What this task involves: Look through the data below for the line with "Figure 4. Population", and transcribe it exactly together with each line after it up to and including the line with "Figure 3. A". Give nothing else.

Task data:
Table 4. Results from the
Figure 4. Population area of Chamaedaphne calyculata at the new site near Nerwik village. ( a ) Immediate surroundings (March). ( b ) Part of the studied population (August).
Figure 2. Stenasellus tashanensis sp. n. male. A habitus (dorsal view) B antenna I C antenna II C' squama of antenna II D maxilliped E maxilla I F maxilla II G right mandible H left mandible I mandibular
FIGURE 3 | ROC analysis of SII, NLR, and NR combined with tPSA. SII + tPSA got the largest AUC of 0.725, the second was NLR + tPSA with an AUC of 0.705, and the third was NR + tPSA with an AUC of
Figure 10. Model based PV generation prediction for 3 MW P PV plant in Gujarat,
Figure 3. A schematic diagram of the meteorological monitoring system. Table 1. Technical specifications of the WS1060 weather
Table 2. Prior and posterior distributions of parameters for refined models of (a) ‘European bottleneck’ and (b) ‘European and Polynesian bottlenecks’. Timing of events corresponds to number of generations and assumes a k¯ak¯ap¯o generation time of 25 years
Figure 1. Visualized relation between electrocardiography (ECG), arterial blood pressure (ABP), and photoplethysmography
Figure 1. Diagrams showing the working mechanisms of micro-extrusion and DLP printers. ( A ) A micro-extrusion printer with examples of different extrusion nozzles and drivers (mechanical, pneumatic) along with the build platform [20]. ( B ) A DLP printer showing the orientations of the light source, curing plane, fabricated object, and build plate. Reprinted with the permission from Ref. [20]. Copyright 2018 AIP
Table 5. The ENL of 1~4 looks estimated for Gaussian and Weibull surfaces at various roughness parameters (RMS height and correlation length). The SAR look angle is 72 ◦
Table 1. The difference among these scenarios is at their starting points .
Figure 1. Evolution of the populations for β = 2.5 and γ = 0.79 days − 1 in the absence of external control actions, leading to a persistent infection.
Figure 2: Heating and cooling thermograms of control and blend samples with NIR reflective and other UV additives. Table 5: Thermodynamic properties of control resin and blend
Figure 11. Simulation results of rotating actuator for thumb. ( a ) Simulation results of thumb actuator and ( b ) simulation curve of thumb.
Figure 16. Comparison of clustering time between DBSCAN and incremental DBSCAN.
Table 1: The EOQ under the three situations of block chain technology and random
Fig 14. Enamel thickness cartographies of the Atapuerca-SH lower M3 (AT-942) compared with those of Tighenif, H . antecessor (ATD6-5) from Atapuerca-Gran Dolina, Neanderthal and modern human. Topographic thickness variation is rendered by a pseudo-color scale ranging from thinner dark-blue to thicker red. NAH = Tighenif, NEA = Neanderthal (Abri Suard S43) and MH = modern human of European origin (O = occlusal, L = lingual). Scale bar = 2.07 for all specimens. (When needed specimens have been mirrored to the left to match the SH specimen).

Answer space:
Figure 4. Population area of Chamaedaphne calyculata at the new site near Nerwik village. ( a ) Immediate surroundings (March). ( b ) Part of the studied population (August).
Figure 2. Stenasellus tashanensis sp. n. male. A habitus (dorsal view) B antenna I C antenna II C' squama of antenna II D maxilliped E maxilla I F maxilla II G right mandible H left mandible I mandibular
FIGURE 3 | ROC analysis of SII, NLR, and NR combined with tPSA. SII + tPSA got the largest AUC of 0.725, the second was NLR + tPSA with an AUC of 0.705, and the third was NR + tPSA with an AUC of
Figure 10. Model based PV generation prediction for 3 MW P PV plant in Gujarat,
Figure 3. A schematic diagram of the meteorological monitoring system. Table 1. Technical specifications of the WS1060 weather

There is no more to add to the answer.